Actions

Category

Category:OntologySummit2023

Ontolog Forum

Revision as of 19:15, 15 December 2022 by KenBaclawski (talk | contribs)

Ontology Summit 2023

Open community ontologies are increasingly important for science, driven in part by the FAIR data principles which rely on semantic technologies and ontologies and growing commitment to data sharing from granting agencies and publishers.

To a large degree the 15 FAIR guiding principles require enhanced semantics for machine-actionability (i.e., the capacity of computational systems to find, access, interoperate, and reuse data). Often the semantic aspects of FAIR are particularly difficult for scientists. In practice the development, maintenance, coordination, and use of ontologies (along with other semantic resources) in science can be complex involving an interconnected web of tools, methodologies, standards, various knowledge artifacts and community practices, at the intersection of science, software development, and information management. However the semantic community understands how to handle some of these challenges and is actively engaged in making the use of semantic resources, especially ontologies easier to use.

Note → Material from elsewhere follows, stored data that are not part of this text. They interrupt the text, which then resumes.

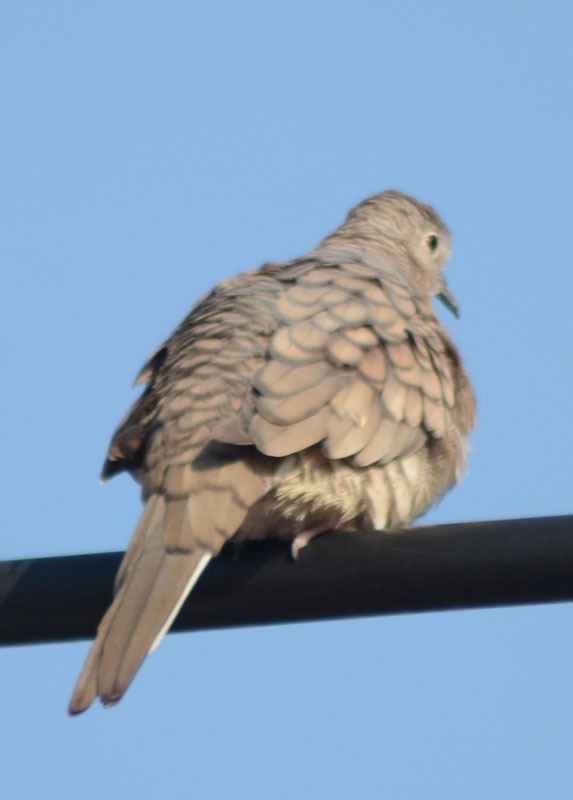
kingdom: Animalia
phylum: Chordata
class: Aves
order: Columbiformes
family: Columbidae
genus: Columbina
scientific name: Columbina inca
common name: Inca dove
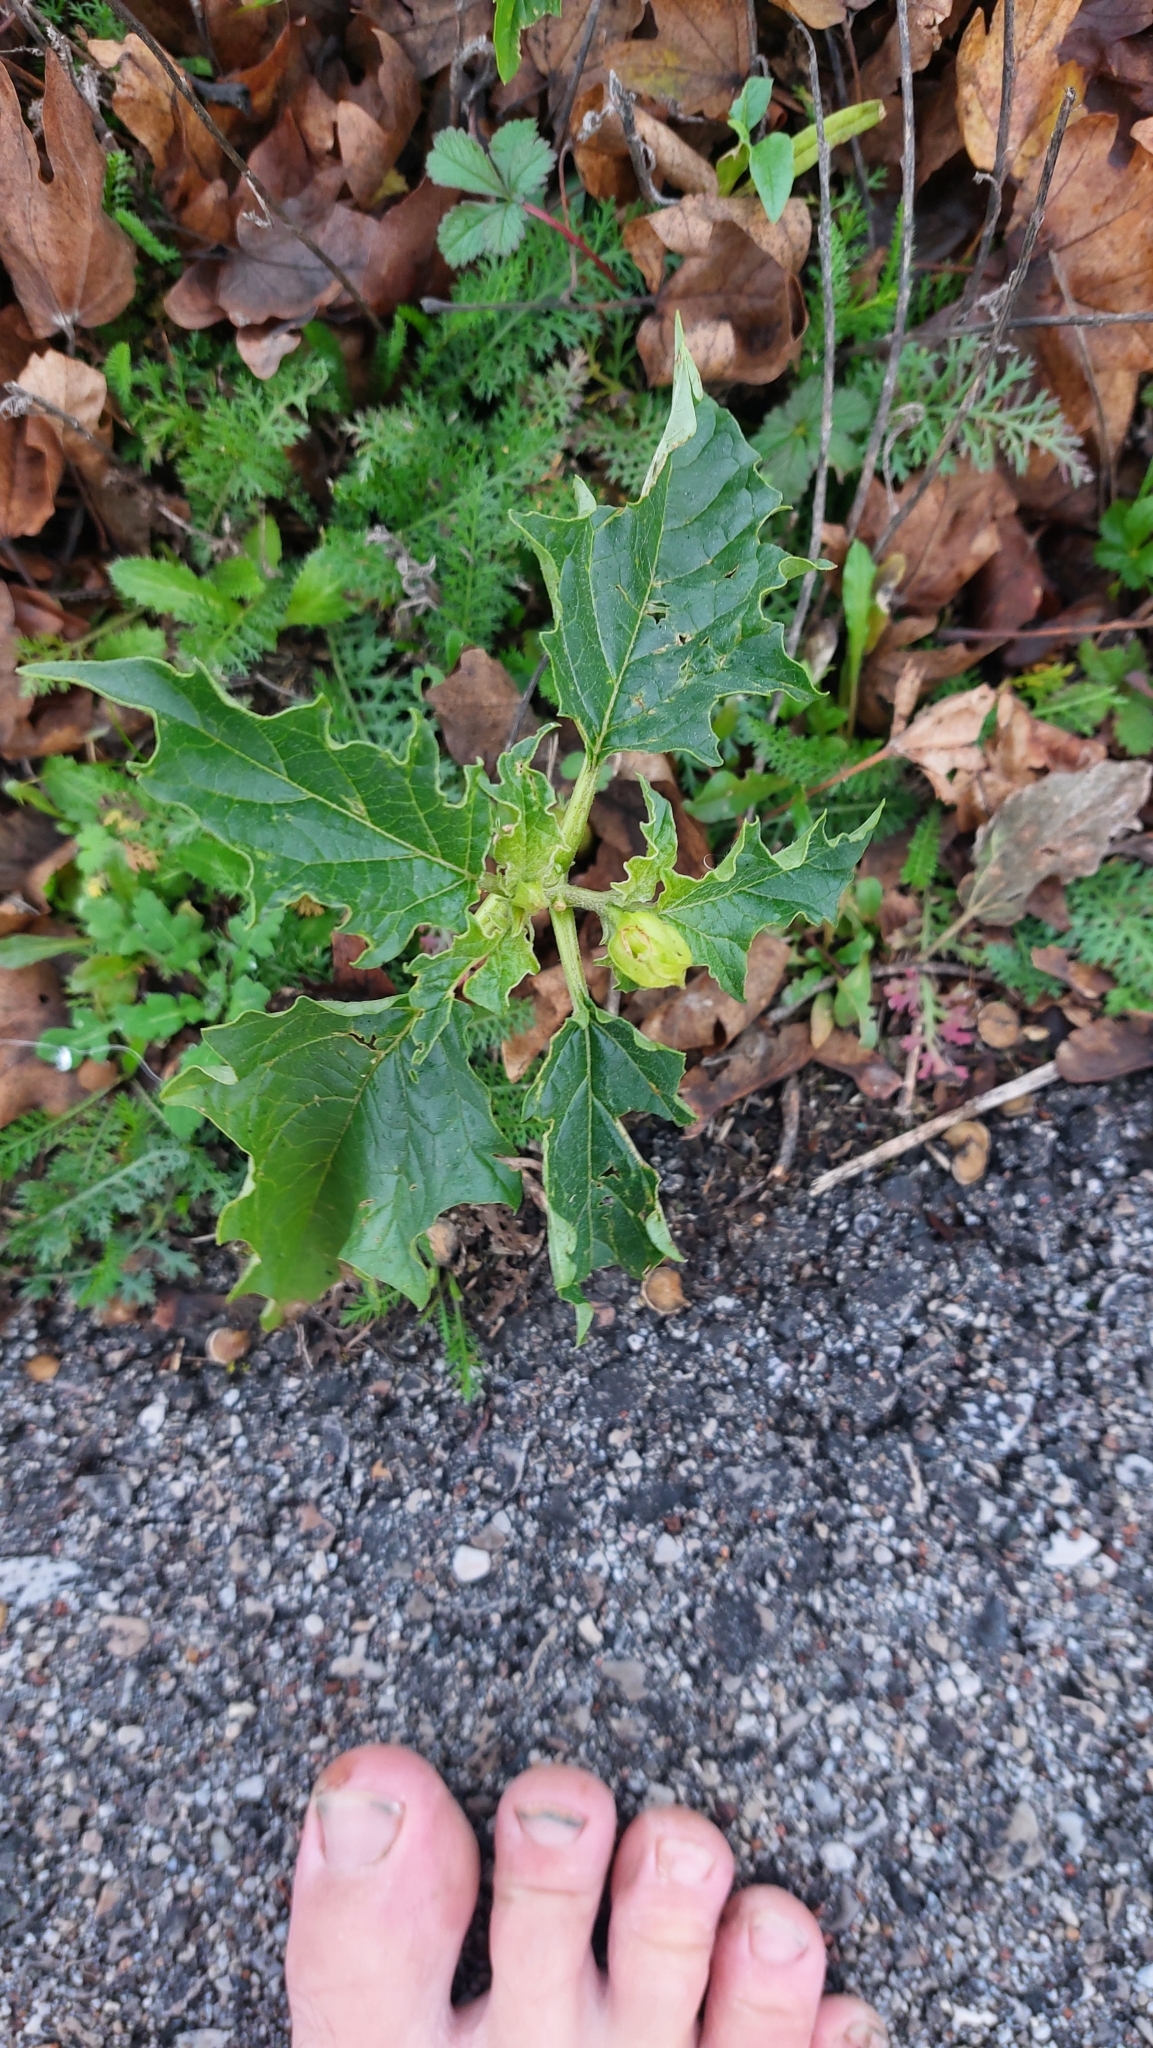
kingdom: Plantae
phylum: Tracheophyta
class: Magnoliopsida
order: Solanales
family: Solanaceae
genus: Datura
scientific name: Datura stramonium
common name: Thorn-apple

In this Summit we will ask how to help scientists & researchers make better use of ontologies, and look for answers from a variety of perspectives. The first half of the Summit will draw examples from the Open Bio Ontologies (OBO) community, followed by a panel to discuss and help digest issues raised in the first half. Following this the second half branches out to other communities, disciplines and practices such as modular approaches to ontology development. Along the way we will consider: specific tools, and associated methods and standards, including:

  • Upper level domain reference models such as COB in the BioMedical area;
  • ROBOT and Ubergraph (knowledge graph); aided by standards such as SSSOM;
  • General approaches such as ontology design patterns;
  • Points of convergence such as the Ontology Development Kit;
  • "Carrots and sticks" such as automated quality metrics and dashboards;
  • Making the use of multiple ontologies easier through improved integration;
  • The Comprehensive Modular Ontology IDE (CoModIDE) and more.

Along with best practices and lessons learned, we will have a panel to discuss current pain points and opportunities for improvement, with an overall goal to share knowledge across the larger ontology community.